Tiba-tiba ia menyadari perutnya memang lapar.

"Terimakasih." ucapnya penuh syukur saat Ino menyodorkan kotak itu didepannya. Tanpa menunggu lagi, ia mulai melahap isi kotak itu. Bubur hangat dan lembut bercampur dengan kaldu yang gurih langsung memenuhi mulutnya.

"Aku tahu ini bukan saat yang tepat, tapi...maafkan aku. Aku tahu ini bukan sepenuhnya kesalahanku, kau lebih salah dariku! Hanya saja, menyadari bahwa akulah pemicu semua ini membuatku merasa seperti orang jahat."

"Tidak perlu minta maaf, sudah ku bilang aku ingin melakukan ini." sahut Naruko sambil meletakan sendoknya. "Dan aku baik-baik saja.
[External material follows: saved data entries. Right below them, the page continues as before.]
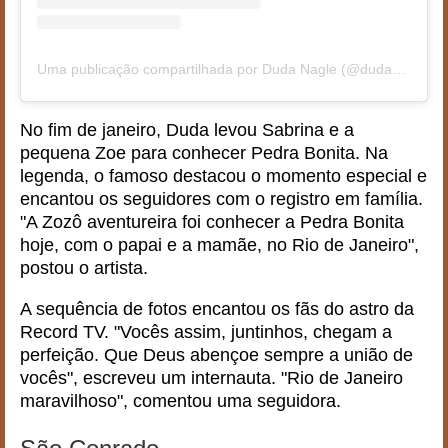
Uma publicação compartilhada por Duda Nagle (@dudanagle)
No fim de janeiro, Duda levou Sabrina e a
pequena Zoe para conhecer Pedra Bonita. Na
legenda, o famoso destacou o momento especial e
encantou os seguidores com o registro em família.
"A Zozô aventureira foi conhecer a Pedra Bonita
hoje, com o papai e a mamãe, no Rio de Janeiro",
postou o artista.
A sequência de fotos encantou os fãs do astro da
Record TV. "Vocês assim, juntinhos, chegam a
perfeição. Que Deus abençoe sempre a união de
vocês", escreveu um internauta. "Rio de Janeiro
maravilhoso", comentou uma seguidora.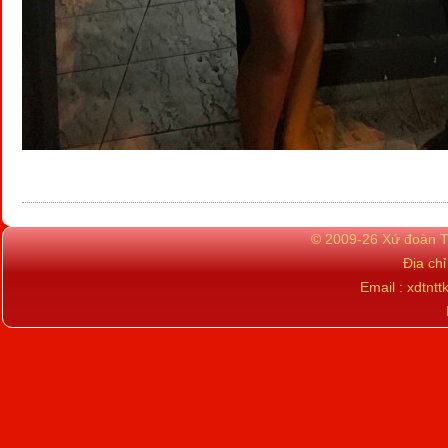
© 2009-26 Xứ đoàn TN
Địa ch
Email : xdtn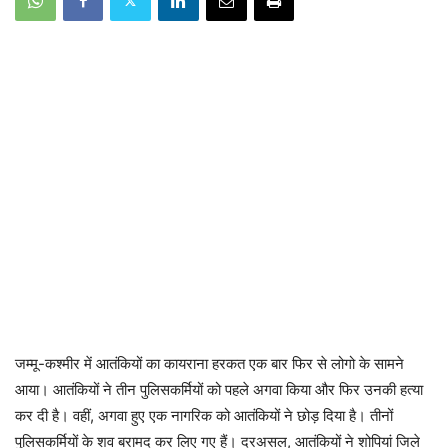
जम्मू-कश्मीर में आतंकियों का कायराना हरकत एक बार फिर से लोगो के सामने
आया। आतंकियों ने तीन पुलिसकर्मियों को पहले अगवा किया और फिर उनकी हत्या
कर दी है। वहीं, अगवा हुए एक नागरिक को आतंकियों ने छोड़ दिया है। तीनों
पुलिसकर्मियों के शव बरामद कर लिए गए हैं। दरअसल, आतंकियों ने शोपियां जिले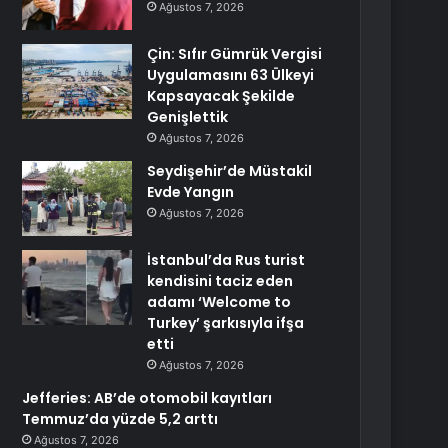
Ağustos 7, 2026
Çin: Sıfır Gümrük Vergisi
Uygulamasını 63 Ülkeyi
Kapsayacak Şekilde
Genişlettik
Ağustos 7, 2026
Seydişehir’de Müstakil
Evde Yangın
Ağustos 7, 2026
İstanbul’da Rus turist
kendisini taciz eden
adamı ‘Welcome to
Turkey’ şarkısıyla ifşa
etti
Ağustos 7, 2026
Jefferies: AB’de otomobil kayıtları
Temmuz’da yüzde 5,2 arttı
Ağustos 7, 2026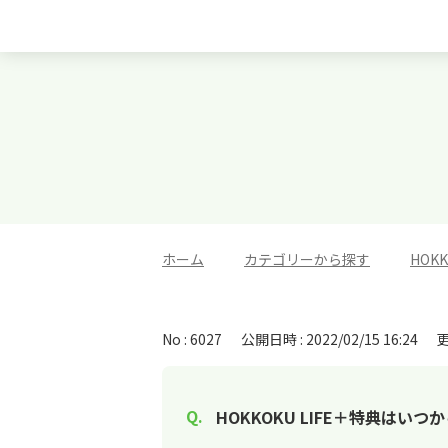
ホーム
>
カテゴリーから探す
>
HOK
No : 6027
公開日時 : 2022/02/15 16:24
更
HOKKOKU LIFE＋特典はい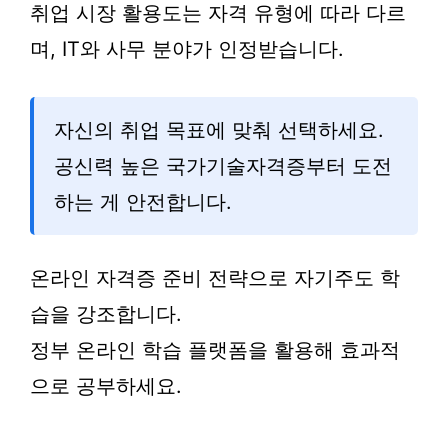
취업 시장 활용도는 자격 유형에 따라 다르
며, IT와 사무 분야가 인정받습니다.
자신의 취업 목표에 맞춰 선택하세요.
공신력 높은 국가기술자격증부터 도전
하는 게 안전합니다.
온라인 자격증 준비 전략으로 자기주도 학
습을 강조합니다.
정부 온라인 학습 플랫폼을 활용해 효과적
으로 공부하세요.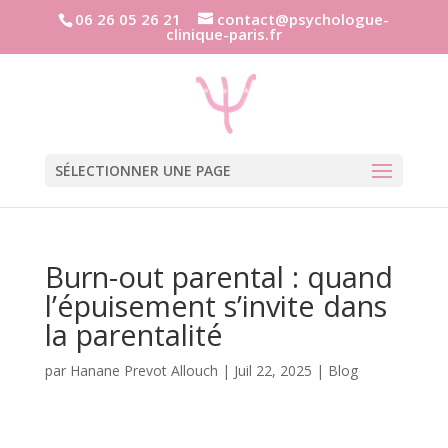
06 26 05 26 21
contact@psychologue-
clinique-paris.fr
SÉLECTIONNER UNE PAGE
Burn-out parental : quand
l’épuisement s’invite dans
la parentalité
par
Hanane Prevot Allouch
|
Juil 22, 2025
|
Blog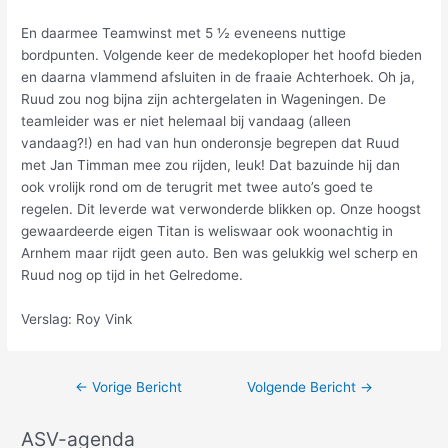
En daarmee Teamwinst met 5 ½ eveneens nuttige
bordpunten. Volgende keer de medekoploper het hoofd bieden
en daarna vlammend afsluiten in de fraaie Achterhoek. Oh ja,
Ruud zou nog bijna zijn achtergelaten in Wageningen. De
teamleider was er niet helemaal bij vandaag (alleen
vandaag?!) en had van hun onderonsje begrepen dat Ruud
met Jan Timman mee zou rijden, leuk! Dat bazuinde hij dan
ook vrolijk rond om de terugrit met twee auto’s goed te
regelen. Dit leverde wat verwonderde blikken op. Onze hoogst
gewaardeerde eigen Titan is weliswaar ook woonachtig in
Arnhem maar rijdt geen auto. Ben was gelukkig wel scherp en
Ruud nog op tijd in het Gelredome.
Verslag: Roy Vink
←
Vorige Bericht
Volgende Bericht
→
ASV-agenda
A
Setidaknya sekarang aku memahami apa yang selalu kalian bicarakan. Benar-benar tidak sepadan."

"Jadi…"

"Tidak ada yang berubah." kata Naruko sambil tersenyum tenang. "Dan Kakashi sama sekali tidak tahu akulah gadis yang ia tiduri semalam. Jadi aku bisa kembali mengutuknya diam-diam."

"Apa kau… menyesal?" tanya Ino setelah mereka terdiam cukup lama. Wajah Naruko tak berubah saat ia menjawab,

"Sangat."

.

.

.

Naruko sedang piket menghapus papan tulis sebelum pulang saat seseorang memeluk pinggangnya erat. Tubuhnya semakin tegang saat orang itu mengecup pipinya singkat, detak jantungnya makin menggila ketika sekilas ia menangkap warna putih keperakan yang tak asing.

"Yumi-chan, belum pulang?"

"Ka…Bagaimana…Tapi…"

Naruko benar-benar bingung. Ia yakin Kakashi tidak pernah tahu siapa dirinya. Tapi sekarang…

"Kau menjatuhkan kartu pelajarmu." jawab Kakashi santai.

Sial!

"Dan aku masih menyimpan celana dalammu." bisik Kakashi lagi sambil mengecup sisi kepalanya. "Malam ini, mau menginap ditempatku?"

Naruko terdiam.

Menginap ditempat lelaki itu hanya berarti satu hal; sex. Ia tak tahu apa masih mau melakukan hal itu lagi. Pria itu sangat besar, butuh waktu cukup lama untuk tubuhnya membiasakan diri dengan ukuran lelaki itu. Tapi dilain pihak, ia tahu Kakashi tidak akan menyakitinya. Dan pria itu tidak pernah memaksanya saat ia tidak ingin. Jadi…ia mengangguk dan membiarkan Kakashi menggandeng tangannya meninggalkan kelas. Ini mungkin akan menjadi kesalahan Naruko selanjutnya, tapi bukankah itu arti hidup?

Manusia berbuat salah, dan belajar dari kesalahannya. Hanya sedikit yang tahu bahwa kesalahan tak selamanya jadi pelajaran.

.

.

Author notes: lemonnya ku cut yaaa… eksplisit dilarang sih #plakk semoga tidak terlalu mempengaruhi jalan cerita.